§ 作業項目 1: 園部和稀さんのインタビューでは、設定制作はどのような業務であると説明されていますか。
§ 作業項目 2: 園部和稀さんのインタビューを、最後の文に続けて書き進めてください。

§ 原文:
══════

インタビュー CASE:園部和稀

この仕事において重要なのは、「人の心に気付けるか、気付けないか」

名前:園部和稀
所属:制作3部
入社年:2018年
役職:制作デスク・設定制作

※このインタビューは2024年12月時点の内容となっています。

質問1)学生時代はどんなことをしていましたか?

バレーボール部で、部活三昧の日々でした。厳しい環境でしたが、中高ともに県内ベスト4、関東大会出場と良い成績を残せたので良かったです。実はI.Gには運動部出身の人が結構いるんですよ。中には「インターハイに出た」なんて人もいますね。

質問2)Production I.Gへ入社を決めた理由は?

最初のきっかけは、大学受験に失敗して「働かないとな」となったときに、自分の部屋にあったアニメのフィギュアが目に止まったことでした。それでふと、「アニメ会社に就職しよう」と思ったんです。

当時の自分はいわゆる「日常系」のアニメが好きで、I.Gは硬派な作品を制作する会社というイメージだったんですが、「好きなものを仕事にしたら好きじゃなくなる」と聞いたことがあったので、むしろ自分があまり見ないジャンルを制作している会社に入ろうと思いました。I.Gの作品は入社後に見て、その面白さや素晴らしさに気付いて、好きになりました。

もう一点、当時はまだ少なかった、制作進行を正社員で雇用していた点も入社の決め手でした。

質問3)Production I.Gはひとことで言うとどんな会社でしょうか?またその理由は?

「話し合いができる」です。

あくまで自分が所属している部署の話ではありますが、上長も自分の相談や問いかけを聞いてくださいますし、同期も相談に乗ってくれます。後輩は自分に話しかけやすいかはわかりせんが、アニメ制作における難点は話し合って、どう対応していくかをしっかり話せてはいると思います。

作品の良し悪しだけではなく、「部署をどう運用していくか?」とか、そういうところまで話し合うことが出来る印象です。他にも雑談などもよくするので、その中でお互いわかることもあるのが良い点だと思っています。

質問4)今はどんなお仕事をされていますか? 作品名と作品の中での業務担当をお教えください。

まだ発表されていない作品で設定制作をやっています。もうひとつ、その先に控えている作品では制作デスクをやるので、その準備も平行して進めています。

設定制作は作品で必要な設定類の発注・準備を行う業務、制作デスクは各話数のスケジュールや作品で一緒に仕事する人への仕事の相談や管理する役職です。

質問5)休日の過ごし方を教えてください。

社会人チームでバレーボールをまだ続けているので、毎週土曜日は練習をして、日曜日は大会があれば出ます。それ以外は基本ゲームをしたり漫画を読んだりして、家でゴロゴロ過ごしております(笑)。ゲームは推理系と「ポケモン」、漫画はラブコメが好きです。

══════

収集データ
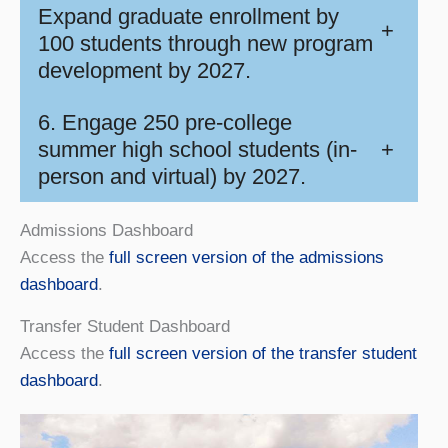
Expand graduate enrollment by
+
100 students through new program
development by 2027.
6. Engage 250 pre-college
summer high school students (in-
+
person and virtual) by 2027.
Admissions Dashboard
Access the
full screen version of the admissions
dashboard
.
Transfer Student Dashboard
Access the
full screen version of the transfer student
dashboard
.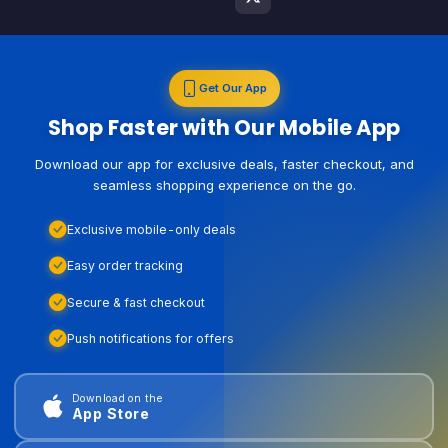
Get Our App
Shop Faster with Our Mobile App
Download our app for exclusive deals, faster checkout, and
seamless shopping experience on the go.
Exclusive mobile-only deals
Easy order tracking
Secure & fast checkout
Push notifications for offers
Download on the
App Store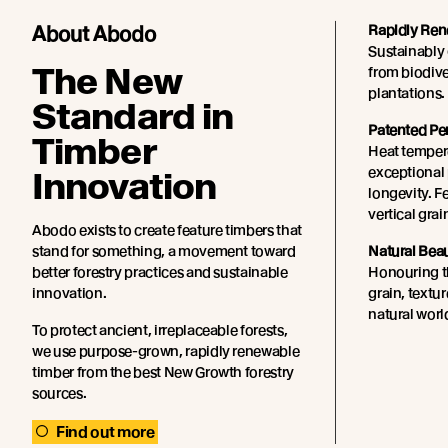
About Abodo
Rapidly Ren
Sustainably 
The New
from biodiv
plantations.
Standard in
Patented Pe
Timber
Heat tempere
exceptional 
Innovation
longevity. F
vertical grai
Abodo exists to create feature timbers that
stand for something, a movement toward
Natural Bea
better forestry practices and sustainable
Honouring th
innovation.
grain, textu
natural worl
To protect ancient, irreplaceable forests,
we use purpose-grown, rapidly renewable
timber from the best New Growth forestry
sources.
Find out more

══════

§ 出力結果 1: 作品で必要な設定類の発注・準備を行う業務です。

§ 出力結果 2:
休日出勤は自分が教えている子にも基本的に禁止していますね。忙しい時期には土曜日も出社しなきゃいけないときもありますが、あくまでそれは自分で「土曜日も仕事をする」と選択をした結果として出てほしい。あくまで基本は、月曜日から金曜日の中でちゃんと仕事が終わるように計画をしなさい、と。僕自身も入社2年目以降は、土曜出勤は片手に収まるくらいの回数、日曜日は出勤したことはありません。

作品のタイミングによっては毎週でなければいけない時期もありますが、作業者さんが頑張ってくれているのでこちらも頑張ろうと思えたりします。

質問6)入社してから今までで一番印象に残っている仕事は? その理由は?

『銀河英雄伝説 Die Neue These』#25~#48です。入社2年目から3年目のほとんどの時間を過ごした作品で、最初の1年は制作進行として普通に関わっていたんですけど、いろいろあって制作デスクの補佐を2年目からやることになりまして。1カットに関わる工程が多く、また、先輩として後輩の面倒も見る必要もあり、やることが多い作品でしたが、そんなタイトルをやり切れたことで、次の作品で制作デスクにしていただけました。そうした今の自分への評価に繋がったという意味でも、印象深い作品です。

© 田中芳樹/銀河英雄伝説 Die Neue These 製作委員会

質問7)今の自分の役職を目指すなら、どんな資格や経験を有しているといいと思いますか?

制作デスク・設定制作をやる上で、資格や経験は特に必要ありません。僕もこれといった資格はありませんからね。あえていうなら、「バイトはいっぱい、いろんなのをしておいた方がいいよ」くらいでしょうか。「人の心に気付けるか、気付けないか」が、僕がこの仕事において一番重要視していることなんです。チーム内でも、他の部署の作業者さんでも、「相手はどういう情報を欲しがってるんだろう?」とか、「どのタイミングで声をかければいいんだろう?」みたいなことはすごく意識します。それを学ぶ意味でバイト、特に接客業はやっていても損はないのかなと思いますね。「カスタマー対応をずっとやってました」なんて人はぴったりかもしれない。

ちなみに僕はパチンコ屋さんでバイトをしていました。学校では会わないような、いろいろな年代や属性の大人と話せる場所で、そのときに学んだことが今の自分の仕事にも生きている気がします。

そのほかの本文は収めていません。